«Preoccupado da sua pessoa, dos seus direitos, das suas
paixões e dos seus prazeres, elle (D. Pedro I) não estabeleceu
relação alguma entre a ventura dos seus subditos e a sua propria,
e isolou-se no meio da nação a mais docil e a mais
reconhecida. Como Luiz XIV, fez do seu Eu o Estado, sem entretanto
imitar o grande Rei a não ser no despotismo, na pompa,
nos validos e nas amantes. Para supprir o apoio moral da
opinião que se esquivava, promoveu mais do que nunca o
espirito militar, forçando o caracter pacifico e industrioso que
deve convir a um povo agricola, habitando um territorio enorme,
deserto e sem vizinhos formidaveis. Com as mesmas vistas
fez consistir a prosperidade do Brazil, não no progresso
das suas artes e da sua agricultura, mas no esplendor fofo de
uma côrte apparatosa, para o que era mister fomentar por
seducções enganadoras a paixão de um luxo destruidor e recompensar
por meio de distincções honorificas aquelles que reduziram
á miseria a rica herança de seus pais. Nada faltou ao
espectaculo dessa grandeza inerte, apparente e ridicula, nem
sequer uma aristocracia de chinellos, alimentada pelo orçamento
e cujos brazões heraldicos o povo não podia contemplar sem
rir. De tudo isto nem a fumaça se enxergou no dia 7 de Abril:
D. Pedro I extendendo os braços em redor de si, só deparou
com a solidão, o vazio, as trevas e o desespero.»

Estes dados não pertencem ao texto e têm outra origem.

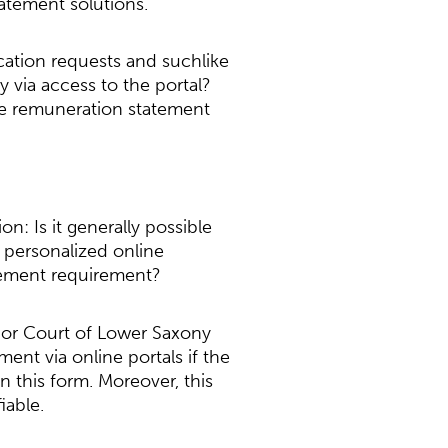
atement solutions.
acation requests and suchlike
 via access to the portal?
 the remuneration statement
n: Is it generally possible
 personalized online
atement requirement?
bor Court of Lower Saxony
ent via online portals if the
 this form. Moreover, this
iable.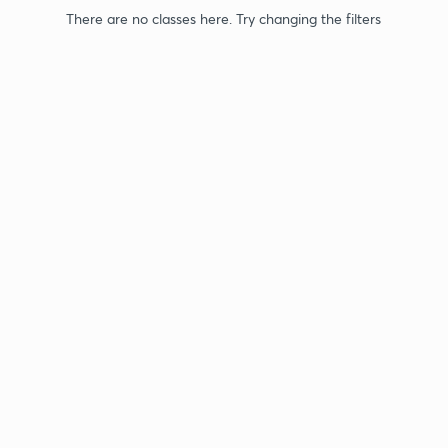
There are no classes here. Try changing the filters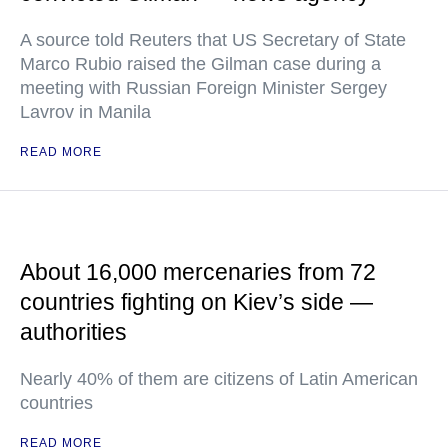
A source told Reuters that US Secretary of State
Marco Rubio raised the Gilman case during a
meeting with Russian Foreign Minister Sergey
Lavrov in Manila
READ MORE
About 16,000 mercenaries from 72
countries fighting on Kiev’s side —
authorities
Nearly 40% of them are citizens of Latin American
countries
READ MORE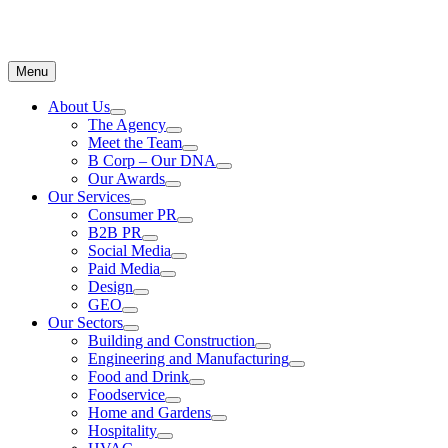
Menu
About Us
The Agency
Meet the Team
B Corp – Our DNA
Our Awards
Our Services
Consumer PR
B2B PR
Social Media
Paid Media
Design
GEO
Our Sectors
Building and Construction
Engineering and Manufacturing
Food and Drink
Foodservice
Home and Gardens
Hospitality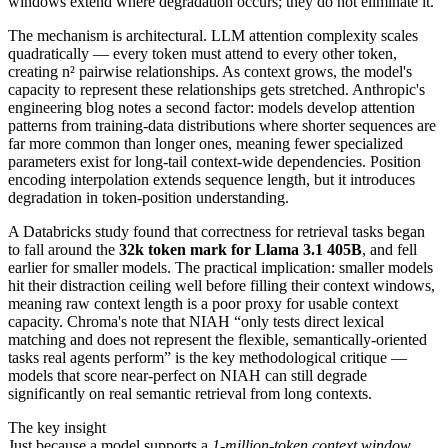
windows extend where degradation occurs; they do not eliminate it.
The mechanism is architectural. LLM attention complexity scales
quadratically — every token must attend to every other token,
creating n² pairwise relationships. As context grows, the model's
capacity to represent these relationships gets stretched. Anthropic's
engineering blog notes a second factor: models develop attention
patterns from training-data distributions where shorter sequences are
far more common than longer ones, meaning fewer specialized
parameters exist for long-tail context-wide dependencies. Position
encoding interpolation extends sequence length, but it introduces
degradation in token-position understanding.
A Databricks study found that correctness for retrieval tasks began
to fall around the
32k token mark for Llama 3.1 405B
, and fell
earlier for smaller models. The practical implication: smaller models
hit their distraction ceiling well before filling their context windows,
meaning raw context length is a poor proxy for usable context
capacity. Chroma's note that NIAH “only tests direct lexical
matching and does not represent the flexible, semantically-oriented
tasks real agents perform” is the key methodological critique —
models that score near-perfect on NIAH can still degrade
significantly on real semantic retrieval from long contexts.
The key insight
Just because a model supports a
1-million-token context window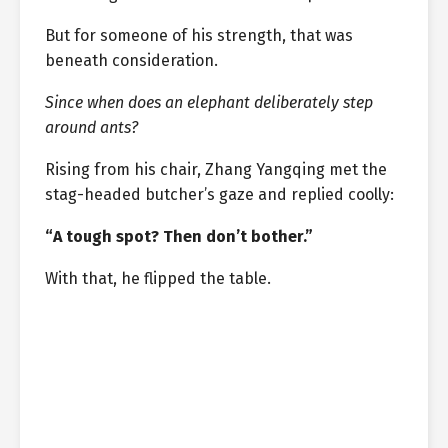
But for someone of his strength, that was
beneath consideration.
Since when does an elephant deliberately step
around ants?
Rising from his chair, Zhang Yangqing met the
stag-headed butcher’s gaze and replied coolly:
“A tough spot? Then don’t bother.”
With that, he flipped the table.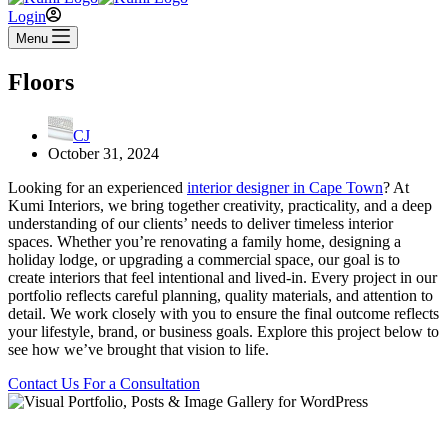
Login
Menu
Floors
CJ
October 31, 2024
Looking for an experienced
interior designer in Cape Town
? At
Kumi Interiors, we bring together creativity, practicality, and a deep
understanding of our clients’ needs to deliver timeless interior
spaces. Whether you’re renovating a family home, designing a
holiday lodge, or upgrading a commercial space, our goal is to
create interiors that feel intentional and lived-in. Every project in our
portfolio reflects careful planning, quality materials, and attention to
detail. We work closely with you to ensure the final outcome reflects
your lifestyle, brand, or business goals. Explore this project below to
see how we’ve brought that vision to life.
Contact Us For a Consultation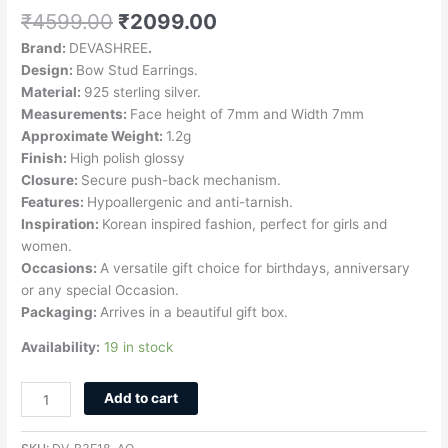
₹
4599.00
₹
2099.00
Brand:
DEVASHREE
.
Design:
Bow Stud Earrings.
Material:
925 sterling silver.
Measurements:
Face height of 7mm and Width 7mm
Approximate Weight:
1.2g
Finish:
High polish glossy
Closure:
Secure push-back mechanism.
Features:
Hypoallergenic and anti-tarnish.
Inspiration:
Korean inspired fashion, perfect for girls and
women.
Occasions:
A versatile gift choice for birthdays, anniversary
or any special Occasion.
Packaging:
Arrives in a beautiful gift box.
Availability:
19 in stock
Add to cart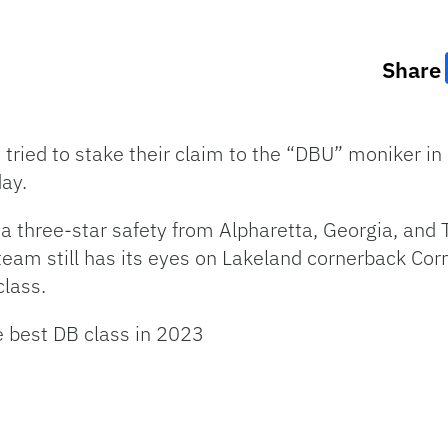
Share
tried to stake their claim to the “DBU” moniker in 
ay.
, a three-star safety from Alpharetta, Georgia, an
 team still has its eyes on Lakeland cornerback Co
class.
e best DB class in 2023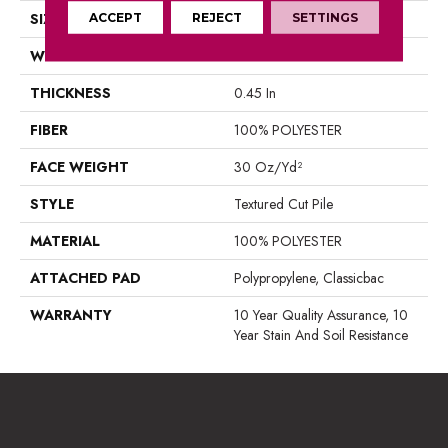
SIZE
ACCEPT
REJECT
15 Ft
SETTINGS
WIDTH
15 Ft
THICKNESS
0.45 In
FIBER
100% POLYESTER
FACE WEIGHT
30 Oz/yd²
STYLE
Textured Cut Pile
MATERIAL
100% POLYESTER
ATTACHED PAD
Polypropylene, Classicbac
WARRANTY
10 Year Quality Assurance, 10
Year Stain And Soil Resistance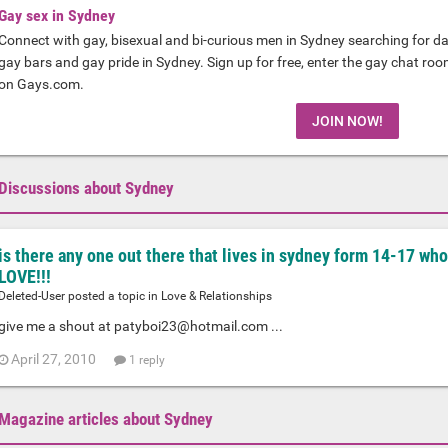
Gay sex in Sydney
Connect with gay, bisexual and bi-curious men in Sydney searching for da
gay bars and gay pride in Sydney. Sign up for free, enter the gay chat ro
on Gays.com.
JOIN NOW!
Discussions about Sydney
is there any one out there that lives in sydney form 14-17 who
LOVE!!!
Deleted-User posted a topic in
Love & Relationships
give me a shout at
patyboi23@hotmail.com
...
April 27, 2010
1 reply
Magazine articles about Sydney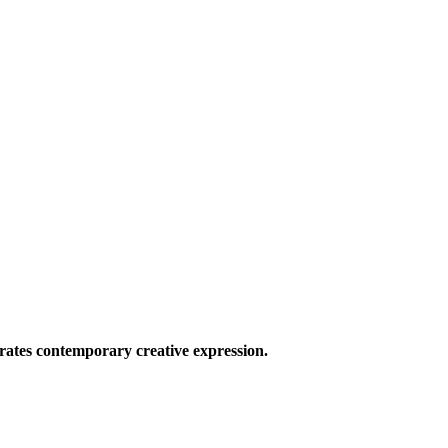
ates contemporary creative expression.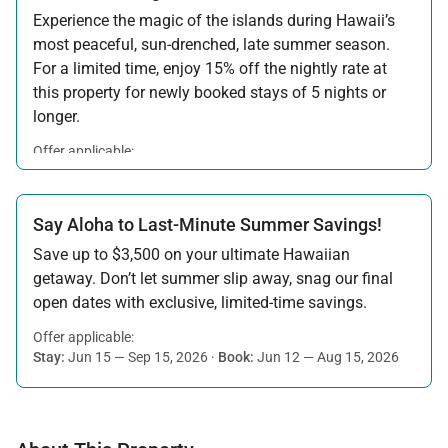
Experience the magic of the islands during Hawaii’s
most peaceful, sun-drenched, late summer season.
For a limited time, enjoy 15% off the nightly rate at
this property for newly booked stays of 5 nights or
longer.
Offer applicable:
Stay:
Aug 15 — Sep 30, 2026
·
Book:
Jul 17 — Aug 14, 2026
Say Aloha to Last-Minute Summer Savings!
Save up to $3,500 on your ultimate Hawaiian
getaway. Don’t let summer slip away, snag our final
open dates with exclusive, limited-time savings.
Offer applicable:
Stay:
Jun 15 — Sep 15, 2026
·
Book:
Jun 12 — Aug 15, 2026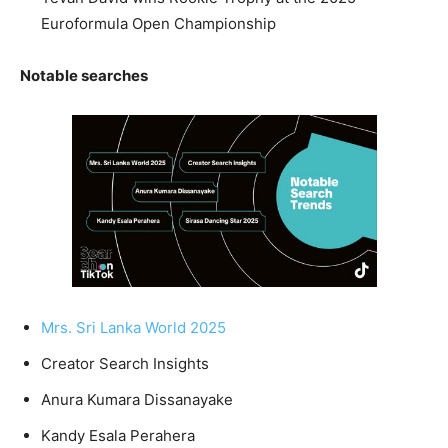
Euroformula Open Championship
Notable searches
Mrs. Sri Lanka World 2025
Creator Search Insights
Anura Kumara Dissanayake
Kandy Esala Perahera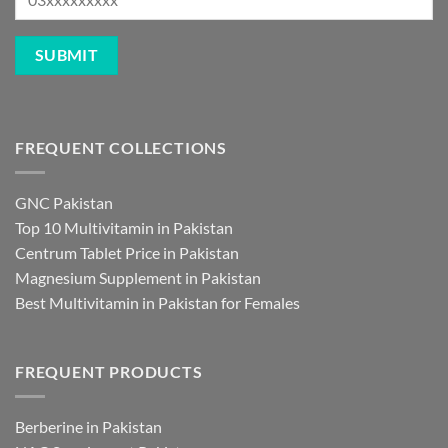
FREQUENT COLLECTIONS
GNC Pakistan
Top 10 Multivitamin in Pakistan
Centrum Tablet Price in Pakistan
Magnesium Supplement in Pakistan
Best Multivitamin in Pakistan for Females
FREQUENT PRODUCTS
Berberine in Pakistan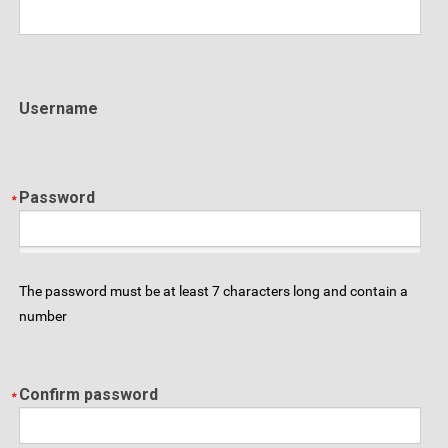
Username
Password
The password must be at least 7 characters long and contain a
number
Confirm password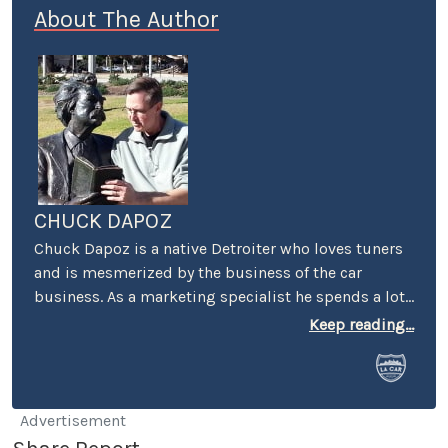
About The Author
CHUCK DAPOZ
Chuck Dapoz is a native Detroiter who loves tuners
and is mesmerized by the business of the car
business. As a marketing specialist he spends a lot
of time on the road, in particular in Motown. Chuck
Keep reading...
says he's the black sheep of his car-crazy family
because he works with a keyboard and not a wrench.
We're not complaining.
Advertisement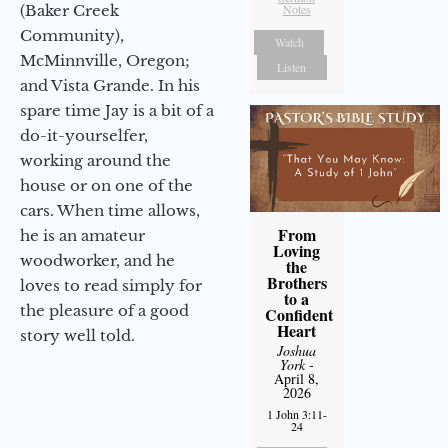
(Baker Creek
Notes
Community),
Watch
McMinnville, Oregon;
Listen
and Vista Grande. In his
spare time Jay is a bit of a
do-it-yourselfer,
working around the
house or on one of the
cars. When time allows,
From
he is an amateur
Loving
woodworker, and he
the
Brothers
loves to read simply for
to a
the pleasure of a good
Confident
Heart
story well told.
Joshua
York
-
April 8,
2026
1 John 3:11-
24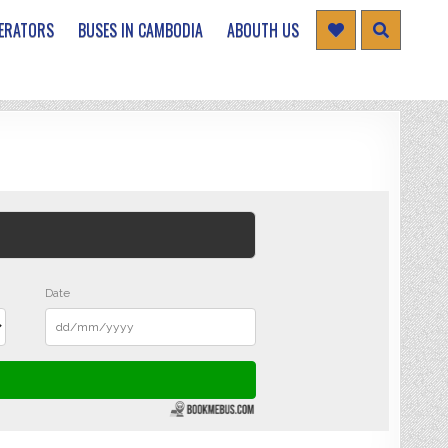
ERATORS
BUSES IN CAMBODIA
ABOUTH US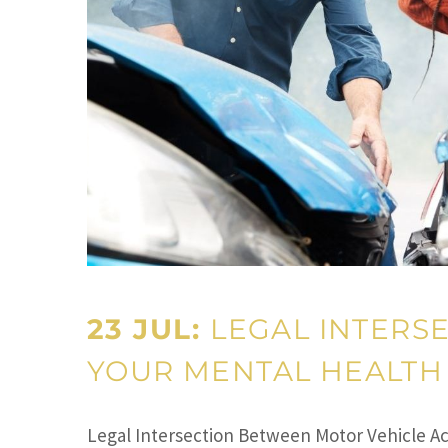
23 JUL:
LEGAL INTERS
YOUR MENTAL HEALTH 
Legal Intersection Between Motor Vehicle Acc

As catilinarias são um genero litterario facil e de infallivel popularidade. Eram os marquezes do primeiro reinado aquelles que assim ridicularizavam o titular do segundo reinado. O Libello data de 1848. Em 1853 Timandro convertera-se á conciliacão: seria director do Thesouro, ministro da Fazenda indicado pelo Imperador, visconde de Inhomirim, por fim senador, rompendo o monarcha com o seu gabinete por motivo dessa escolha que constitucionalmente cabia nas suas attribuições soberanas. D. Pedro II dava n'esse caso um dos exemplos mais flagrantes da sua superior tolerancia, a qual foi constante para as faltas politicas, absoluta para as convicções ou opiniões mesmo adversas, e apenas reservada para as faltas de moralidade e os attentados contra a probidade. A honestidade era de rigor.